Data rows.
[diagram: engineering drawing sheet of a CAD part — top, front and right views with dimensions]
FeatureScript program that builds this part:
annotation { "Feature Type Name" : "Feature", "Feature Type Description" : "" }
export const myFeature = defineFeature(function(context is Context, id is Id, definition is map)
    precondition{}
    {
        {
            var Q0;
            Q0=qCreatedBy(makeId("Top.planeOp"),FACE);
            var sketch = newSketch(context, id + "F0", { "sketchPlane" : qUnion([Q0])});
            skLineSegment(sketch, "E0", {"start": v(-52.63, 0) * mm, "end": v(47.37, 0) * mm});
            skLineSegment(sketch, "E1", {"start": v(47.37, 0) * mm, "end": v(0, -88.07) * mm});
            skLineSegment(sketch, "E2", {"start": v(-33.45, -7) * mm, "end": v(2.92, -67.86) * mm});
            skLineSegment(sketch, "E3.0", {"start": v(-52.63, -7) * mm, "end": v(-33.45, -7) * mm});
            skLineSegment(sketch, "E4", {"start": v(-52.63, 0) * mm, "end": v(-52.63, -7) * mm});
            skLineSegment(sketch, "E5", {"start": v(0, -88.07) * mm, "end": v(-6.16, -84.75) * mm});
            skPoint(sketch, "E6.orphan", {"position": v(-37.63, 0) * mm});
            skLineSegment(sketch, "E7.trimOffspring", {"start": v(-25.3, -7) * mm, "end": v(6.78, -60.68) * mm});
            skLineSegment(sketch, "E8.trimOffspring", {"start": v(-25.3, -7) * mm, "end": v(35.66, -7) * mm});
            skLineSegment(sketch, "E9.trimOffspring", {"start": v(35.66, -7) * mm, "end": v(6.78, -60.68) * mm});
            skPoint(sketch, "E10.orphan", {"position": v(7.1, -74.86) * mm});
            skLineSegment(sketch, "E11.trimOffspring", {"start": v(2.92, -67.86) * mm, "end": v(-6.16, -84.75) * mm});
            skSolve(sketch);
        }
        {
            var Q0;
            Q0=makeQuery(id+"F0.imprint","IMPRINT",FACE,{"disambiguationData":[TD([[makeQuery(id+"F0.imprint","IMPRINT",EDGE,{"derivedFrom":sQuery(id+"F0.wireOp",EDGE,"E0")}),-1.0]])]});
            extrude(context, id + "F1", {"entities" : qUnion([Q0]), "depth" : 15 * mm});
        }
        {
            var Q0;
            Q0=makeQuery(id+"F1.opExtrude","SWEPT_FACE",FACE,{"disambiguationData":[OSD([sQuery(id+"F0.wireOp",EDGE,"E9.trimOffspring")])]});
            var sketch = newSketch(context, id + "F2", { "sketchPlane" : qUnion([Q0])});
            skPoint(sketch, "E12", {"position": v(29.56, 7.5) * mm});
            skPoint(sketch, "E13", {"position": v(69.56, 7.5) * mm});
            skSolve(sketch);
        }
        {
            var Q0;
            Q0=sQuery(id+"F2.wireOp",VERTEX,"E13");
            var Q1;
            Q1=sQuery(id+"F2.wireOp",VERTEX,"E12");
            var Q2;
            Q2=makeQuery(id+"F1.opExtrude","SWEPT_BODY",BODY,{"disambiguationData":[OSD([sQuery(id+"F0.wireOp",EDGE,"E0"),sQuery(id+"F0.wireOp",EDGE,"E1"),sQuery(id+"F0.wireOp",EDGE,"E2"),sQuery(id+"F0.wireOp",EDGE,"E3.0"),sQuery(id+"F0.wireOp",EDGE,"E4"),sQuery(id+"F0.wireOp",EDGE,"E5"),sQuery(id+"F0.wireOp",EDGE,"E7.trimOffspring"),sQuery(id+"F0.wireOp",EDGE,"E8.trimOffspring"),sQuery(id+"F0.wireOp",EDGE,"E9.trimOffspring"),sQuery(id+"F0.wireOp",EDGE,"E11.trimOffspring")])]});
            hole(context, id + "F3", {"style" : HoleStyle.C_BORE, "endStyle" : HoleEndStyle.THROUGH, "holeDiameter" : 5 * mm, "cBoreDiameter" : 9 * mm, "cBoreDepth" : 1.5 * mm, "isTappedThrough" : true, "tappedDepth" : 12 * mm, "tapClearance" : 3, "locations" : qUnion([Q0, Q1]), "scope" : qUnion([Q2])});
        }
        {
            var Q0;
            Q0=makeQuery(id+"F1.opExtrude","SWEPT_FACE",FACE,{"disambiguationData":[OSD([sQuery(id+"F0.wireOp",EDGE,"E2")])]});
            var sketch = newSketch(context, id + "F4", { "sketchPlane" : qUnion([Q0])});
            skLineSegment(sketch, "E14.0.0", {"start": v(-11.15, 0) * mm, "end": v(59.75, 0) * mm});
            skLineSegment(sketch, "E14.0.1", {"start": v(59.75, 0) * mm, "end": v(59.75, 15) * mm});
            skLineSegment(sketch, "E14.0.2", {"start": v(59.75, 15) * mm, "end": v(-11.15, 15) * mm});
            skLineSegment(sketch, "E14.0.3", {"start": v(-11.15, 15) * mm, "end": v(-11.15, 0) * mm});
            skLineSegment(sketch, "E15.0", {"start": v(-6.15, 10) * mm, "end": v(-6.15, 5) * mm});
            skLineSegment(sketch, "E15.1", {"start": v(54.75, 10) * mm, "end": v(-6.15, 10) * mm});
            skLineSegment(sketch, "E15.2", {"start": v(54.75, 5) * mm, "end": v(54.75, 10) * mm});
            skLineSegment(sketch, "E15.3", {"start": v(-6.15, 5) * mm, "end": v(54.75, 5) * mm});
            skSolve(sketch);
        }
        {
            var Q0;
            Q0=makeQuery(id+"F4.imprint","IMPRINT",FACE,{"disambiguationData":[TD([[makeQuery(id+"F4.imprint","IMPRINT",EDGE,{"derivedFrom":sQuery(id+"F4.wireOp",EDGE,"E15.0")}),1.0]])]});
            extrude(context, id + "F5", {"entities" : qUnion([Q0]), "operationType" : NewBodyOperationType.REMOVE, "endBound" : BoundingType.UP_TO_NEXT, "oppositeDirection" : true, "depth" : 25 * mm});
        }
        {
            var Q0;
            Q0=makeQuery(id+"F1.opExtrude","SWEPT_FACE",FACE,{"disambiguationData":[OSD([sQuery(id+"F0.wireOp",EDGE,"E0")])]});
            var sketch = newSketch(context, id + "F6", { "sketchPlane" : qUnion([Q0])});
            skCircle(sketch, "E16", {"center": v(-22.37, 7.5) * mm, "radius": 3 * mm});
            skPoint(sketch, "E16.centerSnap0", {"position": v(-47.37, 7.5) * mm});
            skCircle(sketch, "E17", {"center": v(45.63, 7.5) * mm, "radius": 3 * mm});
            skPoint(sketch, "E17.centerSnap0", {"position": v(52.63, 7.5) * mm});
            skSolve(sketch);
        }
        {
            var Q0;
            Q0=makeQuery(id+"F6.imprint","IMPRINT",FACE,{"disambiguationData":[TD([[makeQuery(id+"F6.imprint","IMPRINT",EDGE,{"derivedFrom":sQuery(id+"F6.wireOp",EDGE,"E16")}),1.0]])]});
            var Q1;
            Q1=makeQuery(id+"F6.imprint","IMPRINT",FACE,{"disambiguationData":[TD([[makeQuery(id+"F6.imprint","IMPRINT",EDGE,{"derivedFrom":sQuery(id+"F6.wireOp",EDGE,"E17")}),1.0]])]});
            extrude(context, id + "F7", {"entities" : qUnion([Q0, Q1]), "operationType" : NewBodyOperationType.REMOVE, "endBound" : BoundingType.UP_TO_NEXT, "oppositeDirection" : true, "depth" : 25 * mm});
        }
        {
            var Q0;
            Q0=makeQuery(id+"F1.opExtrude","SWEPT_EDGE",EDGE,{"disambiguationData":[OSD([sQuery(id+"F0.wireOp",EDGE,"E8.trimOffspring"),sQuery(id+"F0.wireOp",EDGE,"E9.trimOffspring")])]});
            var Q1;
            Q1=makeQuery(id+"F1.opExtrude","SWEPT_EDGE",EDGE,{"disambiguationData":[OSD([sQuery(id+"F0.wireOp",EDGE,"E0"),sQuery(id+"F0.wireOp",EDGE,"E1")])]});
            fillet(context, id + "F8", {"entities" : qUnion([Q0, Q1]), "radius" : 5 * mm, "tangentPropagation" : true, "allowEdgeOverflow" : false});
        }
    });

Brief. Rewrite the rows as a numbered list, from the start of the rows up to and including the line containing "v(7.1, -74.86) *". Omit any blank lines.

Finished answer.
1. [diagram: engineering drawing sheet of a CAD part — top, front and right views with dimensions]
2. FeatureScript program that builds this part:
3. annotation { "Feature Type Name" : "Feature", "Feature Type Description" : "" }
4. export const myFeature = defineFeature(function(context is Context, id is Id, definition is map)
5.     precondition{}
6.     {
7.         {
8.             var Q0;
9.             Q0=qCreatedBy(makeId("Top.planeOp"),FACE);
10.             var sketch = newSketch(context, id + "F0", { "sketchPlane" : qUnion([Q0])});
11.             skLineSegment(sketch, "E0", {"start": v(-52.63, 0) * mm, "end": v(47.37, 0) * mm});
12.             skLineSegment(sketch, "E1", {"start": v(47.37, 0) * mm, "end": v(0, -88.07) * mm});
13.             skLineSegment(sketch, "E2", {"start": v(-33.45, -7) * mm, "end": v(2.92, -67.86) * mm});
14.             skLineSegment(sketch, "E3.0", {"start": v(-52.63, -7) * mm, "end": v(-33.45, -7) * mm});
15.             skLineSegment(sketch, "E4", {"start": v(-52.63, 0) * mm, "end": v(-52.63, -7) * mm});
16.             skLineSegment(sketch, "E5", {"start": v(0, -88.07) * mm, "end": v(-6.16, -84.75) * mm});
17.             skPoint(sketch, "E6.orphan", {"position": v(-37.63, 0) * mm});
18.             skLineSegment(sketch, "E7.trimOffspring", {"start": v(-25.3, -7) * mm, "end": v(6.78, -60.68) * mm});
19.             skLineSegment(sketch, "E8.trimOffspring", {"start": v(-25.3, -7) * mm, "end": v(35.66, -7) * mm});
20.             skLineSegment(sketch, "E9.trimOffspring", {"start": v(35.66, -7) * mm, "end": v(6.78, -60.68) * mm});
21.             skPoint(sketch, "E10.orphan", {"position": v(7.1, -74.86) * mm});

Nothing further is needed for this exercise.